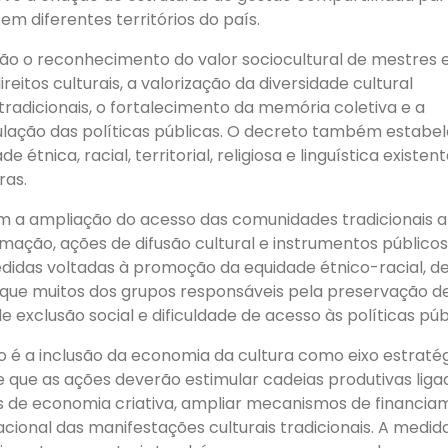
 diferentes territórios do país.
stão o reconhecimento do valor sociocultural de mestres 
reitos culturais, a valorização da diversidade cultural
tradicionais, o fortalecimento da memória coletiva e a
ulação das políticas públicas. O decreto também estabe
étnica, racial, territorial, religiosa e linguística existen
ras.
uem a ampliação do acesso das comunidades tradicionais a
ação, ações de difusão cultural e instrumentos públicos
idas voltadas à promoção da equidade étnico-racial, d
ue muitos dos grupos responsáveis pela preservação d
 exclusão social e dificuldade de acesso às políticas púb
 é a inclusão da economia da cultura como eixo estraté
e que as ações deverão estimular cadeias produtivas liga
ivas de economia criativa, ampliar mecanismos de financi
nacional das manifestações culturais tradicionais. A medid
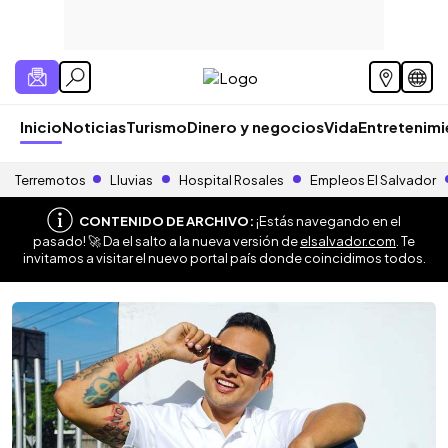
Inicio
Noticias
Turismo
Dinero y negocios
Vida
Entretenim
Terremotos
Lluvias
Hospital Rosales
Empleos El Salvador
CONTENIDO DE ARCHIVO:
¡Estás navegando en el
pasado! 🚀 Da el salto a la nueva versión de
elsalvador.com
. Te
invitamos a visitar el nuevo portal país donde coincidimos todos.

......

**What to produce:** Once the pictures are removed, copy the listing exactly.

**Exercise result:**
 diferentes territórios do país.
stão o reconhecimento do valor sociocultural de mestres 
reitos culturais, a valorização da diversidade cultural
tradicionais, o fortalecimento da memória coletiva e a
ulação das políticas públicas. O decreto também estabe
étnica, racial, territorial, religiosa e linguística existen
ras.
uem a ampliação do acesso das comunidades tradicionais a
ação, ações de difusão cultural e instrumentos públicos
idas voltadas à promoção da equidade étnico-racial, d
ue muitos dos grupos responsáveis pela preservação d
 exclusão social e dificuldade de acesso às políticas púb
 é a inclusão da economia da cultura como eixo estraté
e que as ações deverão estimular cadeias produtivas liga
ivas de economia criativa, ampliar mecanismos de financi
nacional das manifestações culturais tradicionais. A medid
Inicio
Noticias
Turismo
Dinero y negocios
Vida
Entretenim
Terremotos
Lluvias
Hospital Rosales
Empleos El Salvador
CONTENIDO DE ARCHIVO:
¡Estás navegando en el
pasado! 🚀 Da el salto a la nueva versión de
elsalvador.com
. Te
invitamos a visitar el nuevo portal país donde coincidimos todos.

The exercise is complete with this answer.